Patut dicatat juga, dengan jarak tanam 5×10m seperti di atas, maka masih bisa didapat penghasilan tambahan dari tanaman tumpang sari. Tidak seperti sawit, aren adalah jenis tanaman yang familiar dengan tanaman tumpang sari dibawahnya. Berbagai jenis palawija hingga kopi masih dapat tumbuh dengan baik di sela tanaman aren, bahkan hingga aren berproduksi. Sebenarnya, aren akan makin baik produksi niranya, bila tanah tempatnya tumbuh digemburkan secara berkala, yaitu saat anda akan menanam palawija.
 
Adapun jenis palawija yang direkomendasikan adalah ubi kayu jenis ubi racun alias ubi begog.
Namun jika mau intensif memanfaatkan tanah pertanian di sela pohon aren, maka anda bisa membuat pembibitan tanaman lain, kelapa sawit misalnya. Mau lebih mantap lagi? Tanam nilam.
Seterusnya, bagaimana hitungan hasil aren ini hingga penanamnya bisa menjadi miliarder seperti yang disebutkan di awal pembuka kata?

Hitungannya begini : 1ha = 10.000m2.
10.000:50=200 pohon aren.
200:50%=100 pohon disadap dalam satu waktu.
100×6 liter nira = 600 liter = 150kg gula aren x Rp.25.000 = Rp.3.750.000/hari.

Biaya keluar = gaji 15 orang penyadap x rp.90.000 = Rp.1.350.000 + (gaji 3 orang tukang masak x Rp.75.000 = Rp.225.000) = Rp.1.575.000.
Ditambah biaya beli kayu bakar atau gas 3 kg sebanyak 3 tabung = Rp.51.000.
Jadi 1.575.000 + 51.000 = total pengeluaran harian 1.626.000.

Maka penghasilan bersih perhari : 3.750.000-1.626.000 = 2.124.000 rupiah.
Rp.2.124.000 x 365 hari ( penyadapan tidak bisa terhenti meski hanya satu hari saja, bisa merusak tandan yang tengah dalam sadapan ) = Rp.775.260.000/ tahun. Nah, dalam dua tahun panen saja, anda sudah bisa jadi MILIARDER !

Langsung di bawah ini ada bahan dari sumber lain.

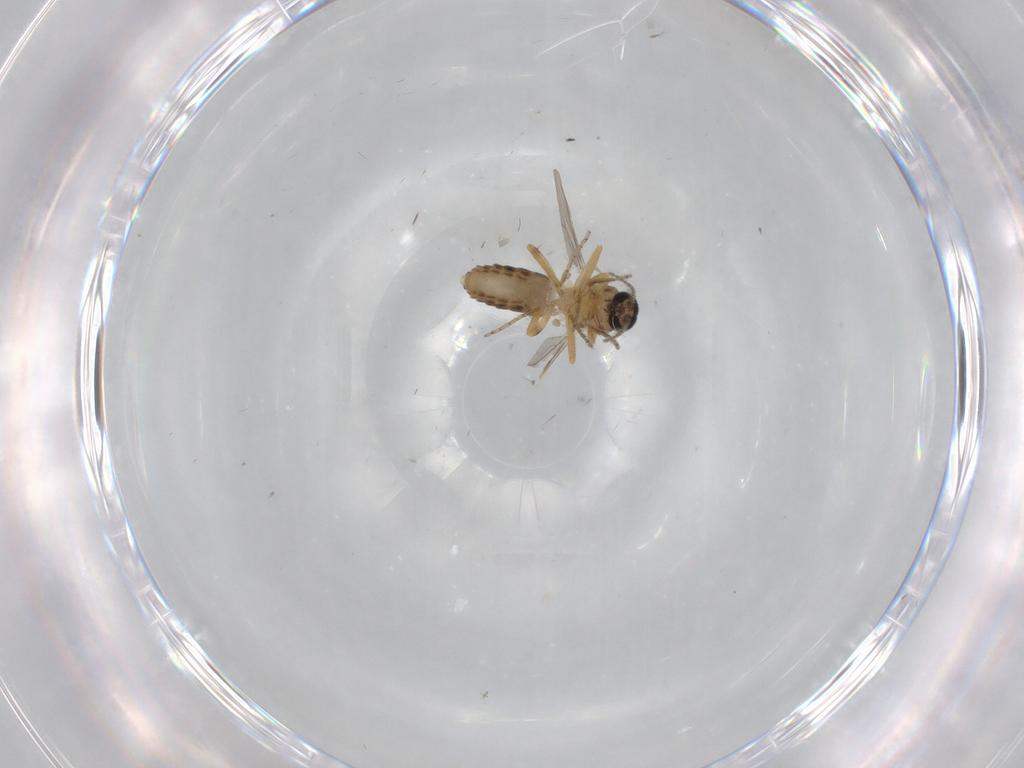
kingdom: Animalia
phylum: Arthropoda
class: Insecta
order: Diptera
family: Ceratopogonidae
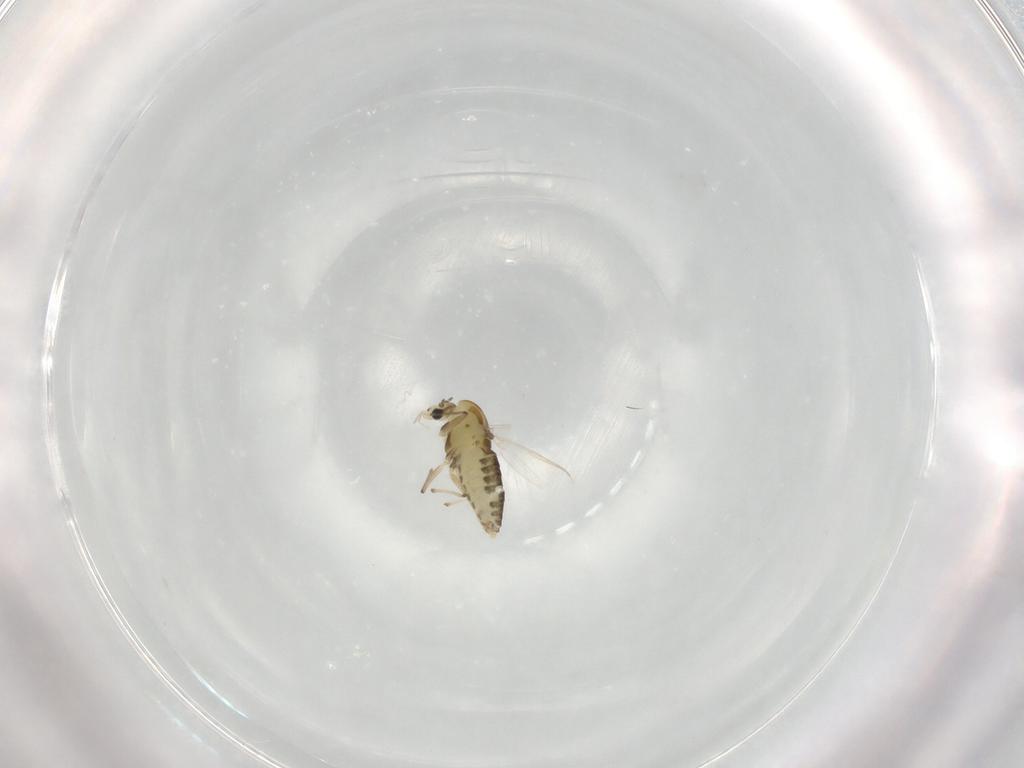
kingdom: Animalia
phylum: Arthropoda
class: Insecta
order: Diptera
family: Chironomidae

Hitung-hitungan di atas bukan khayalan atau dimark up gaya pejabat korup, tetapi aktual berdasarkan pengalaman para penyadap di daerah kami.

Coba perhatikan hal krusial ini : di daerah kami, Kab. Batu Bara, Sumut, 10 m dpl, satu pohon aren hanya menghasilkan 6 liter nira perpohon perhari. 4 liter dari sadapan sore, 2 liter dari sadapan pagi. Tapi memang rendemennya sangat tinggi, 25%. (memang ada kiat khusus dari penyadap, yang ‘belum’ bisa kami paparkan di sini). Di daerah lain, umumnya satu pohon aren menghasilkan 15-20 liter nira perhari dengan rendemen 15%.

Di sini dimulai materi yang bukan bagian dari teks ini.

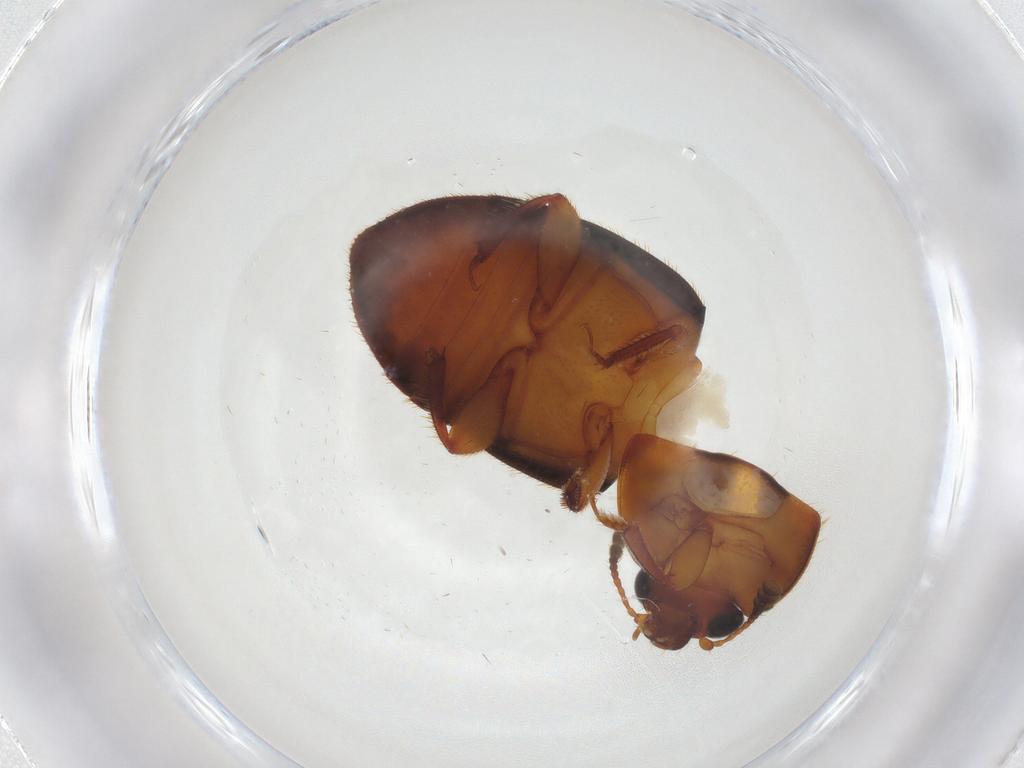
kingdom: Animalia
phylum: Arthropoda
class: Insecta
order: Coleoptera
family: Nitidulidae
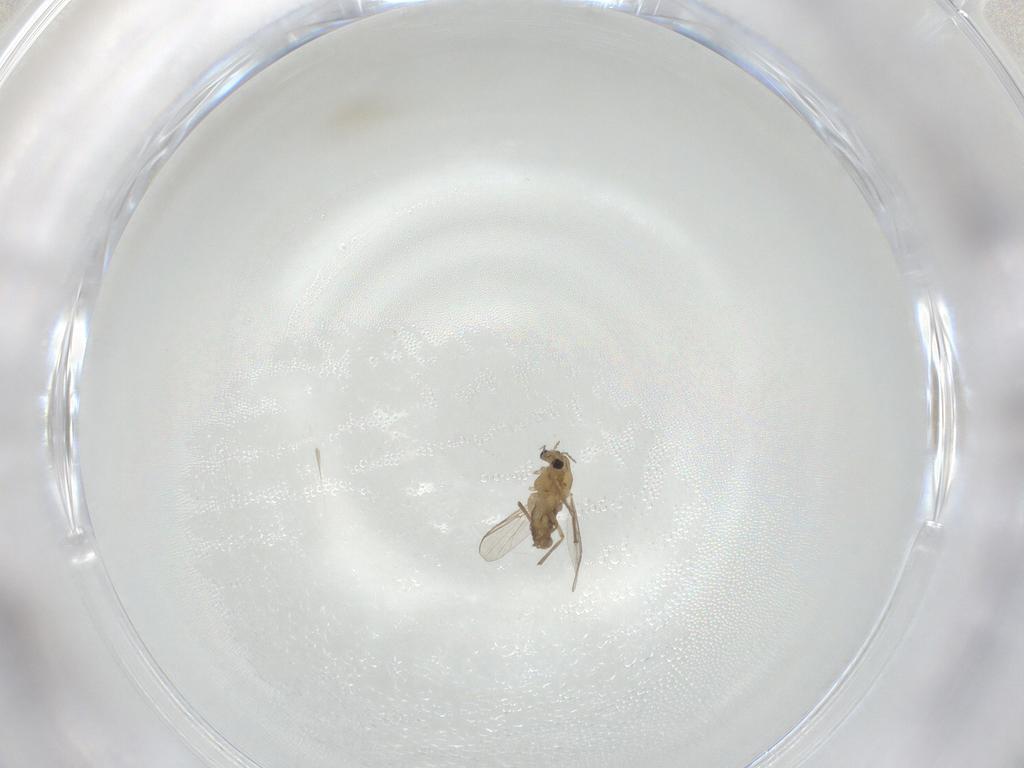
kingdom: Animalia
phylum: Arthropoda
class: Insecta
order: Diptera
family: Chironomidae
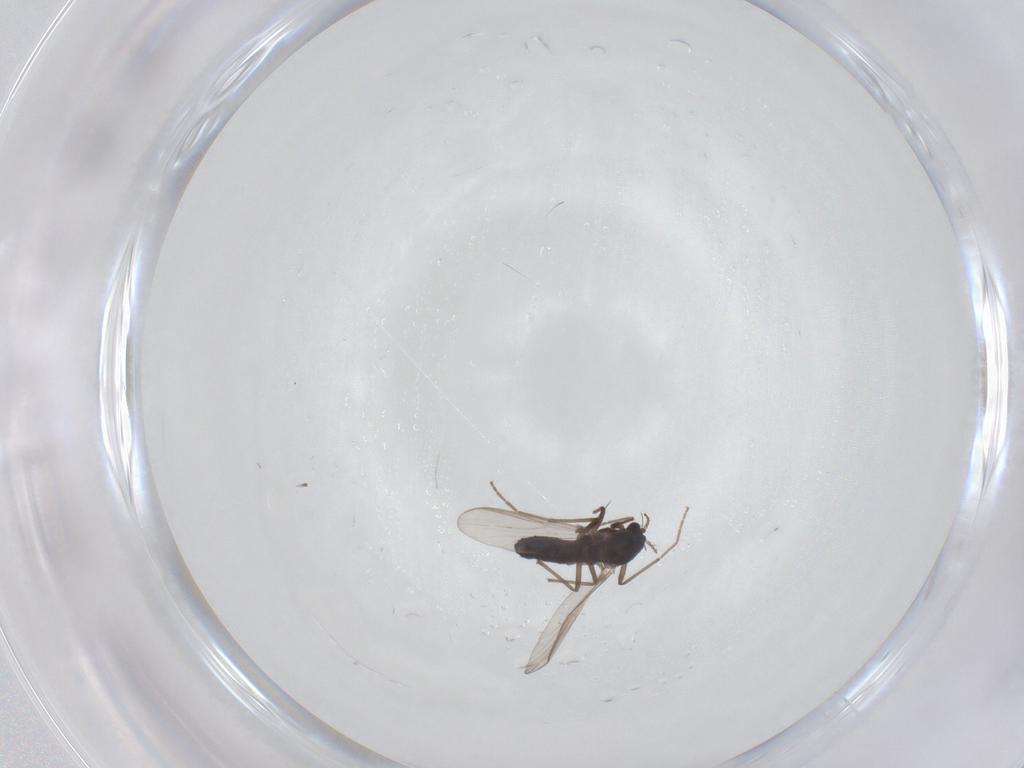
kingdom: Animalia
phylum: Arthropoda
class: Insecta
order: Diptera
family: Chironomidae
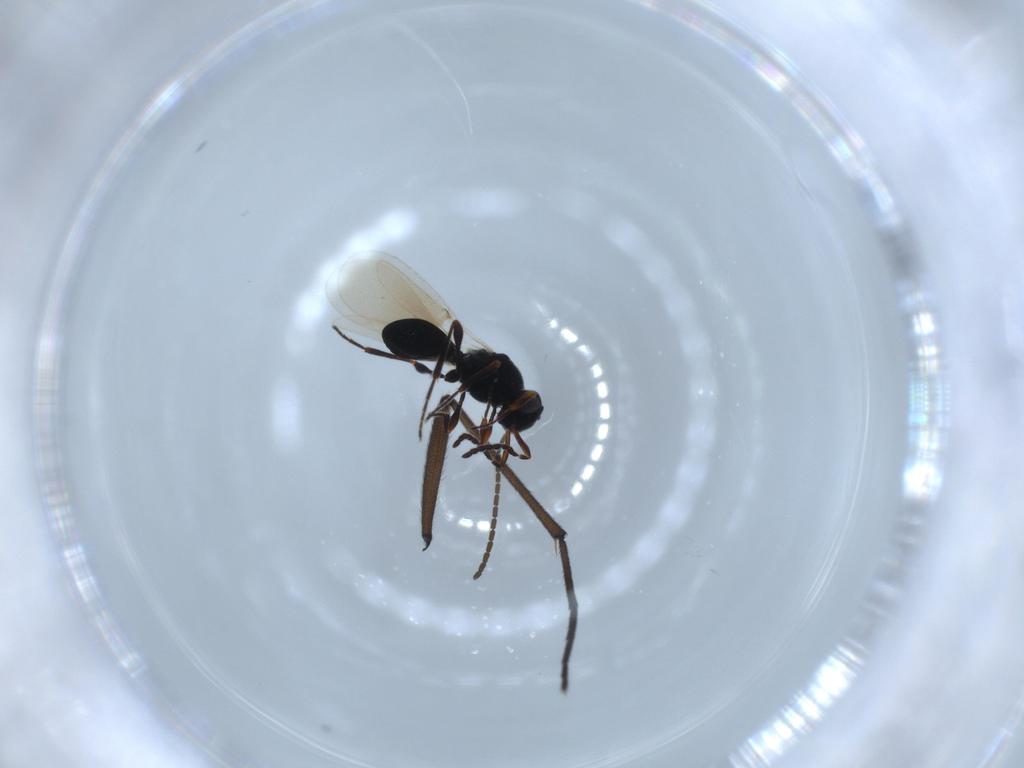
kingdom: Animalia
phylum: Arthropoda
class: Insecta
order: Hymenoptera
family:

Jika mengikut hasil dari daerah lain itu, maka akan didapat hasil gula yang lebih banyak, namun pengeluaran untuk membeli gas dan upah memasak juga akan membengkak. Jadi, hasil akhirnya akan lebih kurang sama : jadi miliarder dalam waktu 2 tahun panen.

Terakhir, kita sampai pada pertanyaan terpenting : Apa sebab tiga 0rang penyadap aren tadi, sudah puluhan tahun menyadap aren, koq tidak juga jadi jutawan apalagi miliarder?
Jawabannya : karena mereka hanya memiliki 4 sampai delapan batang pohon aren, yang berarti hanya menyadap 2-4 pohon setiap satuan waktu.

Apa mereka punya tanah pertanian? Ya, punya.
Koq tidak ditanami aren?
Entah, mungkin mereka serius tidak mau kaya raya.

Anda bagaimana?
Mengenai bagaimana membudidayakan tanaman aren, Insya Allah akan kami tulis di Kompasiana ini secara terpisah.

 (Artikel ini diturunkan untuk menghormati Bapak Ir.H.Dian Kusumanto).